De lo que no cabe duda es de que se trata de un caso de corrupción política, en el sentido de perversión o alteración de normas asumidas por los ciudadanos, y que tanto el alcalde como el dirigente deberían presentar su dimisión.
No se comprende bien a qué espera el Partido Popular para tomar medidas en el caso Gürtel, al margen de lo que vayan decidiendo los tribunales.
Estamos hablando de un partido que aspira a gobernar en las próximas elecciones. Y de un país con cuatro millones de parados, con millones de trabajadores que tienen los salarios congelados, que están obligados a bajar su nivel de vida y que tendrán que pagar más impuestos.

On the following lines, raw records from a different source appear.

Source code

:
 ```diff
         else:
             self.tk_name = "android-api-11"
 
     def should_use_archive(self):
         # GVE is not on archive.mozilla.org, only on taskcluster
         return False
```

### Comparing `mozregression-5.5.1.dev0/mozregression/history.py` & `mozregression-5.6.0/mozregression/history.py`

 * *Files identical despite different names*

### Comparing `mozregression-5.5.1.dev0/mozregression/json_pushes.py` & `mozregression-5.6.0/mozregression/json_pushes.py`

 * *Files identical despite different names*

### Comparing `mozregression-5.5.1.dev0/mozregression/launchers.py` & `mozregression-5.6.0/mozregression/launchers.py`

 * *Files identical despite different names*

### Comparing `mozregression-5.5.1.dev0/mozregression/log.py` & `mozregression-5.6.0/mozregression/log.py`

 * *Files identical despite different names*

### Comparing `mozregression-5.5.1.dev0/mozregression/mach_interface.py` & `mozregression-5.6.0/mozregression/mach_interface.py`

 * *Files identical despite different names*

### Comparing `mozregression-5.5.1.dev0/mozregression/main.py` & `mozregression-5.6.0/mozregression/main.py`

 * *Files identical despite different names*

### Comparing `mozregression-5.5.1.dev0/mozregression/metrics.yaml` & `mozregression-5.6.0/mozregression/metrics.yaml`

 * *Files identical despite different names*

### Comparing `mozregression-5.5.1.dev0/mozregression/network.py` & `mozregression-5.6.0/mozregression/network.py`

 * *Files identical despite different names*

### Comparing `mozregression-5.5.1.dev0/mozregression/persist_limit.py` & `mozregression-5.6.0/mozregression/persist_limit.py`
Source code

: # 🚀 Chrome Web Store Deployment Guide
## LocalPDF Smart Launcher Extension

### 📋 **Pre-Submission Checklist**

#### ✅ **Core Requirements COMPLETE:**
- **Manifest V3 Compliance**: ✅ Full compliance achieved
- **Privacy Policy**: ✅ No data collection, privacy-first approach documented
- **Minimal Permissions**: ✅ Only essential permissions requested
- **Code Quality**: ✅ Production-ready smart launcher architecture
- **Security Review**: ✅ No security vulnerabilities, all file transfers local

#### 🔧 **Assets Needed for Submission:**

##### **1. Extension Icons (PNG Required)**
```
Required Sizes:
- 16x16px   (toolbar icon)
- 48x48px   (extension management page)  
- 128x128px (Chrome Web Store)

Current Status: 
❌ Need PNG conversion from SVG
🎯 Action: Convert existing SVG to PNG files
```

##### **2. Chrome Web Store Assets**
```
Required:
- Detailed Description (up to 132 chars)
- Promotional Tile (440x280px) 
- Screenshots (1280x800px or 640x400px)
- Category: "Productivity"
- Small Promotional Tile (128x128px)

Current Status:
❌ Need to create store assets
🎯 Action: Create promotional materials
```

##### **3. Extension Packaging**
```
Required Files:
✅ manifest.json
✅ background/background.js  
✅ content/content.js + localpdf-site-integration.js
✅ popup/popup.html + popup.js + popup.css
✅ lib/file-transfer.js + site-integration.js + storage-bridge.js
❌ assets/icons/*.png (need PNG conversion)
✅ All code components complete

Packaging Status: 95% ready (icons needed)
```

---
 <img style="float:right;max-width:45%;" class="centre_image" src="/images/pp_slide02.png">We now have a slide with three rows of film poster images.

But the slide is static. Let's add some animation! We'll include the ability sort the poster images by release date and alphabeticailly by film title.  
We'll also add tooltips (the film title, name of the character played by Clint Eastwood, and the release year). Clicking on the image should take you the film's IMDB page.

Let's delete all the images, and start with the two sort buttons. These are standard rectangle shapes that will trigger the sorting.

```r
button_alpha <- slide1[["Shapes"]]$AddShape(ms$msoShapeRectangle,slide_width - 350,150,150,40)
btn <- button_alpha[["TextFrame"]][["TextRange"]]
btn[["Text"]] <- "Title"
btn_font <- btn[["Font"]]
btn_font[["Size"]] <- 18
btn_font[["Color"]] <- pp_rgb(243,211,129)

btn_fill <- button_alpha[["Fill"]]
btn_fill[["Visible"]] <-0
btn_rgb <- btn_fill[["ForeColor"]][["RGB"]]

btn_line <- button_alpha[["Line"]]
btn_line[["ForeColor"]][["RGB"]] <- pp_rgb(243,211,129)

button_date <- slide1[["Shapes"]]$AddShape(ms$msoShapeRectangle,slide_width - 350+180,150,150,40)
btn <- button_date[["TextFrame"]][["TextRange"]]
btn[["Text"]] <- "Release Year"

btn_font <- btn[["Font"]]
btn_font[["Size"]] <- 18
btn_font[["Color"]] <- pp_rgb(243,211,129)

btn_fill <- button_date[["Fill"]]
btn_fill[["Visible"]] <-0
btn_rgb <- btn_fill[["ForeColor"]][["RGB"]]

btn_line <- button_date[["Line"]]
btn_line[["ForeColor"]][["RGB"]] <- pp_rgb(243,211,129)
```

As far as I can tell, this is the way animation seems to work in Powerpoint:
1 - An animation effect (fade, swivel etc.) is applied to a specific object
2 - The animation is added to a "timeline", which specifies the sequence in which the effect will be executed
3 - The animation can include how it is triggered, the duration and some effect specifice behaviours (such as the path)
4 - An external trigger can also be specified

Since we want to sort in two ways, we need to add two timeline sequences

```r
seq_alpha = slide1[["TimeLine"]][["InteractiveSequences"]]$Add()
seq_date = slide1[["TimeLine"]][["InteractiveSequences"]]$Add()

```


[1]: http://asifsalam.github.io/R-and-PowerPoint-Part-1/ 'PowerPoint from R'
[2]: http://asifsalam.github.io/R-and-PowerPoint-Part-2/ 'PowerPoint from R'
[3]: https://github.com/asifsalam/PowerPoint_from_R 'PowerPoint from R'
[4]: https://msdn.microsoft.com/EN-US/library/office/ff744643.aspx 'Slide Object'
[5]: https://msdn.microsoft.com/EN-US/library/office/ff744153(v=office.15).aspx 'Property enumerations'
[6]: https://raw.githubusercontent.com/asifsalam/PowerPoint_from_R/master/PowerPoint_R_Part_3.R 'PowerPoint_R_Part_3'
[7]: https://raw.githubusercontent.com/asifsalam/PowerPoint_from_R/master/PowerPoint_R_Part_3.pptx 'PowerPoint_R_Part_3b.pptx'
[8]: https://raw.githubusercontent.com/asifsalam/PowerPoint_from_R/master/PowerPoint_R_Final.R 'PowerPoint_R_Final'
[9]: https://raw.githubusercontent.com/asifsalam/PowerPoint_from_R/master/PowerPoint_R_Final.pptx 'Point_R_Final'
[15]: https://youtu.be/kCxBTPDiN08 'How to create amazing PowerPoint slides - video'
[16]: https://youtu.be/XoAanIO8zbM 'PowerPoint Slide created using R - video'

Y en el que algunos políticos aceptan como regalo coches, relojes de miles de euros o trajes.
Lo lógico sería que los ciudadanos estuviéramos realmente furiosos ante la desidia de los responsables de un partido que está en la oposición y que debería presentársenos en estos difíciles momentos como una alternativa fiable y honesta, capaz de relevar a un gobierno desgastado, y que, en lugar de eso, se mantiene impávido ante los casos de corrupción que van apareciendo en su propia organización, como si creyera que para ganar unas elecciones no hiciera falta demostrar integridad.
La corrupción política, la falta de rectitud, es una cosa muy seria.
Lo peor no es el caso Gürtel en sí, que los tribunales serán capaces en su momento de castigar, en lo que jurídicamente sea delito.
Lo peor es la tolerancia, la voluntad de quitarle importancia, de hacer creer a los ciudadanos, con un guiño, que ellos harían lo mismo si estuvieran en esas circunstancias.
Eso es lo que realmente hace un daño formidable a la sociedad española y de eso son responsables los máximos dirigentes del PP.
Es una actitud equivocada, con consecuencias mucho más graves de lo que se pretende.
Y es una responsabilidad muy seria que recae directamente sobre los hombros de Mariano Rajoy.
Esto no es una batalla que exija fintas políticas ni demostraciones de ingenio. Esto son cosas serias, realidades crueles, que precisan decisión y rapidez. Si quiere gobernar este país tiene que demostrar, no sólo que él mismo es íntegro, sino que no acepta, ni convive, ni tolera la corrupción ni la falta de rectitud.
No se puede solicitar la confianza de los ciudadanos para gobernar en plena crisis con políticos que se regalan relojes exclusivos y que aceptan coches "con muestras de amistad".
No debe haber resquicio ni interpretaciones ambiguas: las autoridades y representantes políticos de los ciudadanos no pueden aceptar obsequios valiosos, ni como soborno, por supuesto, ni como "muestra de buena voluntad". Y cuando se detecta algún caso, debe ser extirpado inmediatamente del tejido político, porque, si no se hace, se termina cayendo en lo que Arnold Heidenheimer, el mayor teórico en corrupción política, catalogaba como "corrupción blanca", actos reprensibles que pasan a ser considerados tolerables por la mayoría de la población ante la evidencia de que no son castigados ni rechazados.
Los ciudadanos ya estamos advertidos: ¿queremos acabar en una sociedad en la que el catedrático de una universidad acepta un reloj de 20.000 euros del padre de un alumno, "en prueba de simple amistad"? ¿En la que el médico del hospital público reciba un coche tapizado en negro de una empresa farmacéutica, "como muestra de admiración por su abnegado trabajo"?
Como casi siempre en estos casos, resulta descorazonador comprobar cuál ha sido la primera reacción del partido afectado: no buscan a los responsables del desaguisado, sino que buscan desesperadamente a los responsables de que esas corrupciones hayan salido a la luz pública.
Sinceramente, lo único edificante y de lo que sentirse orgulloso en toda esta historia ha sido comprobar cómo el periodismo profesional sigue sirviendo a los ciudadanos como el mejor valladar contra la corrupción.